Turning it is cheating.

You have to have a horizontal line through the observer and a horizontal line through the object. The difference is the drop. Its not just whats above the dotted line that counts, it all counts. All the sea under that also counts. You can't start turning the globe to "make it work" because then you've changed everything around, the Earth itself doesn't do that.

[jochta]

Turning it is cheating.

You have to have a horizontal line through the observer and a horizontal line through the object. The difference is the drop.

I can turn it any angle I want. It doesn't make any difference to the maths. The vertical difference is still 2,200 feet for a tangential line from an observer's eyeball at sea level. The hump of water isn't 2,200 feet tall as you've said several times.

[Manc33]

I can turn it any angle I want.

Which is my point, the Earth itself can't do that. You have to keep it all straight because that's the reality.

It doesn't make any difference to the maths. The vertical difference is still 2,200 feet for a tangential line from an observer's eyeball at sea level. The hump of water isn't 2,200 feet tall as you've said several times.

Yes it is because you're not stood on the middle of it, you're stood at the extreme left (in my image above).

If the guy on the left could dive down 2,200 feet then swim across, he would then reach the object. He will have had to drop 2,200 feet to do that.

What you're forgetting is that you can just turn a piece of paper, but the Earth itself does not and cannot physically do that.

[jochta]

I can turn it any angle I want.

Which is my point, the Earth itself can't do that. You have to keep it all straight because that's the reality.

It doesn't make any difference to the maths. The vertical difference is still 2,200 feet for a tangential line from an observer's eyeball at sea level. The hump of water isn't 2,200 feet tall as you've said several times.

Yes it is because you're not stood on the middle of it, you're stood at the extreme left (in my image above).

If the guy on the left could dive down 2,200 feet then swim across, he would then reach the object. He will have had to drop 2,200 feet to do that.

What you're forgetting is that you can just turn a piece of paper, but the Earth itself does not and cannot physically do that.

I'm not turning anything, it's just a matter of viewpoint. If I'm stood on the North Pole or on the Equator the diagram is the same. It's a segment of a circle. Segments A and B are identical in my crude sketch below.

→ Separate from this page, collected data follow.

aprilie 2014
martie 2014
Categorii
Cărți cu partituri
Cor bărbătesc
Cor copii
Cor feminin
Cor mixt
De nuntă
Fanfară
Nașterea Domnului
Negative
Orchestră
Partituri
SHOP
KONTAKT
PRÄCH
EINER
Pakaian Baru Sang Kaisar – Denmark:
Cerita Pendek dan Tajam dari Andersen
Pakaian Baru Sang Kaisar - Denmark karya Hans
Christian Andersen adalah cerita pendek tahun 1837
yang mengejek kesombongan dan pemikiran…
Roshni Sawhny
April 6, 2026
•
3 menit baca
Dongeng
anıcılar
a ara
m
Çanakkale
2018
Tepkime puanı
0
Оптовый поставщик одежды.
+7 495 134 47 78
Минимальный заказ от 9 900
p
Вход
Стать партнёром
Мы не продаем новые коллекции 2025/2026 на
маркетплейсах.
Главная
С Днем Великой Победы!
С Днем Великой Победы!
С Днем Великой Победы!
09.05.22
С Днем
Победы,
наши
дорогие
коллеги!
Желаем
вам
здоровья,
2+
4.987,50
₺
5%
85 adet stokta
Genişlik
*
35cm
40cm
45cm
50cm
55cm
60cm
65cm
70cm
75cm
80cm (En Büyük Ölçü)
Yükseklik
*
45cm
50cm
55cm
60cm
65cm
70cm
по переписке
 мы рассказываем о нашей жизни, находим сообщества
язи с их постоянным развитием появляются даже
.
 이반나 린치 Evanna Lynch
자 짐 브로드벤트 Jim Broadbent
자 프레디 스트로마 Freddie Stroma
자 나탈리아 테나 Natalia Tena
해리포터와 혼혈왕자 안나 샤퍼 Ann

Your hypothetical swimmer could just swim out horizontally straight towards the target, at the midpoint of his swim he would be at a depth of 500 feet. The difference in distance between doing this or staying on the surface doing breaststroke is miniscule.

[aspiringcyclist]

What I think we should be measuring is, for a given angle, what height the two objects have to be so that we draw a line between them, the line is a tangent of the circle at the midpoint of the arc.

So if R is the radius and h the object height and a the angle of the arc, h should satisfy ( h + R )* cos(a/2) = R. So that h = R/cos(a/2) -R. For h = 1.7m, the angle a/2 is 1.5*10^(-3). In this case the horizon is 4.7km away, which is the value I found on the internet for an object of that height.

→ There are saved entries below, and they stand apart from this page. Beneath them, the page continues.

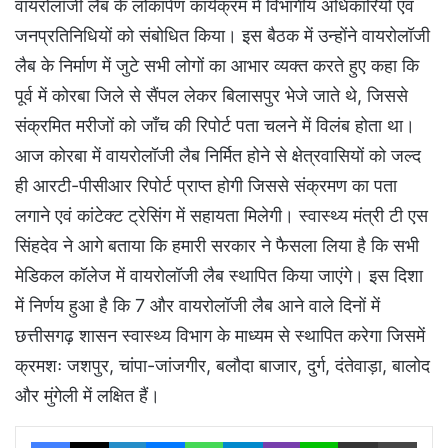
वायरोलॉजी लैब के लोकार्पण कार्यक्रम में विभागीय अधिकारियों एवं
जनप्रतिनिधियों को संबोधित किया। इस बैठक में उन्होंने वायरोलॉजी
लैब के निर्माण में जुटे सभी लोगों का आभार व्यक्त करते हुए कहा कि
पूर्व में कोरबा जिले से सैंपल लेकर बिलासपुर भेजे जाते थे, जिससे
संक्रमित मरीजों को जाँच की रिपोर्ट पता चलने में विलंब होता था।
आज कोरबा में वायरोलॉजी लैब निर्मित होने से क्षेत्रवासियों को जल्द
ही आरटी-पीसीआर रिपोर्ट प्राप्त होगी जिससे संक्रमण का पता
लगाने एवं कांटेक्ट ट्रेसिंग में सहायता मिलेगी। स्वास्थ्य मंत्री टी एस
सिंहदेव ने आगे बताया कि हमारी सरकार ने फैसला लिया है कि सभी
मेडिकल कॉलेज में वायरोलॉजी लैब स्थापित किया जाएंगे। इस दिशा
में निर्णय हुआ है कि 7 और वायरोलॉजी लैब आने वाले दिनों में
छत्तीसगढ़ शासन स्वास्थ्य विभाग के माध्यम से स्थापित करेगा जिसमें
क्रमशः जशपुर, चांपा-जांजगीर, बलौदा बाजार, दुर्ग, दंतेवाड़ा, बालोद
और मुंगेली में लक्षित हैं।
Facebook
X
LinkedIn
Messenger
WhatsApp
Telegram
Viber
Line
Share via Email
Print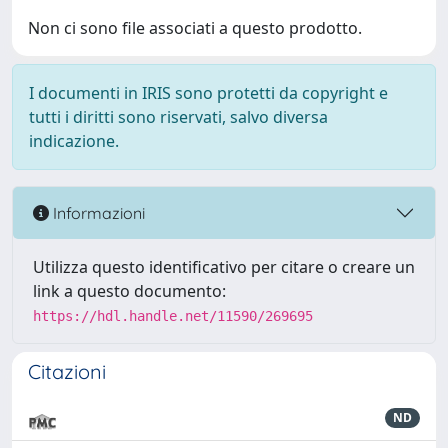
Non ci sono file associati a questo prodotto.
I documenti in IRIS sono protetti da copyright e
tutti i diritti sono riservati, salvo diversa
indicazione.
Informazioni
Utilizza questo identificativo per citare o creare un
link a questo documento:
https://hdl.handle.net/11590/269695
Citazioni
ND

So for arc length of 93 km, to see the top of the the tower they would both have to be 560 ft.

[Mick F]

On a clear day from Snaefell on the Isle of Man, you can see Blackpool Tower.
60odd miles.

Blackpool Tower is only 500ft tall.

[beardy]

Snaefel on the other hand is 620 metres. So you could probably see all of the Blackpool tower.

Even without the effects of refraction.

[Mick F]

Yes, that's what I meant.
If there's a 2,200ft "drop", the tower couldn't be seen.

[jochta]

Snaefel on the other hand is 620 metres. So you could probably see all of the Blackpool tower.

Even without the effects of refraction.

http://www.ringbell.co.uk/info/hdist.htm

Horizon from Snaefell is 89km.

Horizon from the ISS at an altitude of 400km is 2300km

[aspiringcyclist]

I found another more useful formula. If h1 is your height, d distance of the straight line between the top of the observer and the object, and h2 is the height of the object, then h2 = (1/2*R)*(d - Sqrt( 2*h1*R) )^2. So if the distance is 90km and the viewer height is 620m, the minimum height of the object is 0.1m.